» Extracted data entries:
************
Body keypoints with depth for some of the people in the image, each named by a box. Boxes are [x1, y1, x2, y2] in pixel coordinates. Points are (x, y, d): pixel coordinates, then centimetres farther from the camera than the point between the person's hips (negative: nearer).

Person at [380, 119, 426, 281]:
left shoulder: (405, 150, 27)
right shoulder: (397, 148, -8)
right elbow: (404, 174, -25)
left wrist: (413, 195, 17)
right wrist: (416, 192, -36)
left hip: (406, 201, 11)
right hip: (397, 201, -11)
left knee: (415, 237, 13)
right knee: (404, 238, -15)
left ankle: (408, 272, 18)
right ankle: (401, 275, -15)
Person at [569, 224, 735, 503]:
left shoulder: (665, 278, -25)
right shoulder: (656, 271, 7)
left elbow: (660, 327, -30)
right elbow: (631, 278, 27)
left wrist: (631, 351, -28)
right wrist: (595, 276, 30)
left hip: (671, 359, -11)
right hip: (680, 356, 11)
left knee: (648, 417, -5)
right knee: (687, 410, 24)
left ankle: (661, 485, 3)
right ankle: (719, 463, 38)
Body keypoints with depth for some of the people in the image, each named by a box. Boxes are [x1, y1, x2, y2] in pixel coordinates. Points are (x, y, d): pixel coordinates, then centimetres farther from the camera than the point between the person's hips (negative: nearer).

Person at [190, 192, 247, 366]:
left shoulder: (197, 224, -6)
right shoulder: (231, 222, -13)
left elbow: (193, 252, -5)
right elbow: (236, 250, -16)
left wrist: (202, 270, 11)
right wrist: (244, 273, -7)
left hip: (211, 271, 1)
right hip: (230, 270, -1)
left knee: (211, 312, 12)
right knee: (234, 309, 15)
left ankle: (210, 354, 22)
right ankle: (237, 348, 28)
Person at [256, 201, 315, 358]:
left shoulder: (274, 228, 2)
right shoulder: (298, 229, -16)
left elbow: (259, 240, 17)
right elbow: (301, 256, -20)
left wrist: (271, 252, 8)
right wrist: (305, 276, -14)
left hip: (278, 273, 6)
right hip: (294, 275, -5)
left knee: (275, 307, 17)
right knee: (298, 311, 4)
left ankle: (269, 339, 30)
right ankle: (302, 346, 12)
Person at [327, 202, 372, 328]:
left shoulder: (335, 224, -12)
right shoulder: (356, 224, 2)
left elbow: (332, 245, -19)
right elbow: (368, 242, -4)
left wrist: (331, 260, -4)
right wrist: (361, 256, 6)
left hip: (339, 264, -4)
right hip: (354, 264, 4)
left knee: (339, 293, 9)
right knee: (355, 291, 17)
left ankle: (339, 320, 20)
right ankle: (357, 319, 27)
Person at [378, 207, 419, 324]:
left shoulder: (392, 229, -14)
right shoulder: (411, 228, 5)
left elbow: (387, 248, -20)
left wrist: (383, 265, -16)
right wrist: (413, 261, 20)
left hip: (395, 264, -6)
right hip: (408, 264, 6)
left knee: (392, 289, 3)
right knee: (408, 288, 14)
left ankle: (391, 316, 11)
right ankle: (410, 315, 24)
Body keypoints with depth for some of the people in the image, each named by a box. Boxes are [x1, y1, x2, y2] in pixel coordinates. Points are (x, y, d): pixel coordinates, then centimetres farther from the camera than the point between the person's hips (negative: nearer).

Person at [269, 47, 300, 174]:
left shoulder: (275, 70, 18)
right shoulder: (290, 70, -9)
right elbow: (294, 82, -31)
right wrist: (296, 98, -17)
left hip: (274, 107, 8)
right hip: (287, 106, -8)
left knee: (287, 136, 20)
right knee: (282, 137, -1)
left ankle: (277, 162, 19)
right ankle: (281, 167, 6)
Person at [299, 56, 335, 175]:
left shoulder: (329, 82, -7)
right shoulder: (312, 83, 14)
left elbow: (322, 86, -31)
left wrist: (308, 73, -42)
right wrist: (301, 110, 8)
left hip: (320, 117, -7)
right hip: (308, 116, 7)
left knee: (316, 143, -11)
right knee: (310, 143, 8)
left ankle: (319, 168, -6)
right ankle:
************
Rewrite the lines above as a numbered list, dropping any blank lines. Cover only the stretch from the start of the records through the line containing "right wrist: (244, 273, -7)".

» Solution to this task:
1. Body keypoints with depth for some of the people in the image, each named by a box. Boxes are [x1, y1, x2, y2] in pixel coordinates. Points are (x, y, d): pixel coordinates, then centimetres farther from the camera than the point between the person's hips (negative: nearer).
2. Person at [380, 119, 426, 281]:
3. left shoulder: (405, 150, 27)
4. right shoulder: (397, 148, -8)
5. right elbow: (404, 174, -25)
6. left wrist: (413, 195, 17)
7. right wrist: (416, 192, -36)
8. left hip: (406, 201, 11)
9. right hip: (397, 201, -11)
10. left knee: (415, 237, 13)
11. right knee: (404, 238, -15)
12. left ankle: (408, 272, 18)
13. right ankle: (401, 275, -15)
14. Person at [569, 224, 735, 503]:
15. left shoulder: (665, 278, -25)
16. right shoulder: (656, 271, 7)
17. left elbow: (660, 327, -30)
18. right elbow: (631, 278, 27)
19. left wrist: (631, 351, -28)
20. right wrist: (595, 276, 30)
21. left hip: (671, 359, -11)
22. right hip: (680, 356, 11)
23. left knee: (648, 417, -5)
24. right knee: (687, 410, 24)
25. left ankle: (661, 485, 3)
26. right ankle: (719, 463, 38)
27. Body keypoints with depth for some of the people in the image, each named by a box. Boxes are [x1, y1, x2, y2] in pixel coordinates. Points are (x, y, d): pixel coordinates, then centimetres farther from the camera than the point between the person's hips (negative: nearer).
28. Person at [190, 192, 247, 366]:
29. left shoulder: (197, 224, -6)
30. right shoulder: (231, 222, -13)
31. left elbow: (193, 252, -5)
32. right elbow: (236, 250, -16)
33. left wrist: (202, 270, 11)
34. right wrist: (244, 273, -7)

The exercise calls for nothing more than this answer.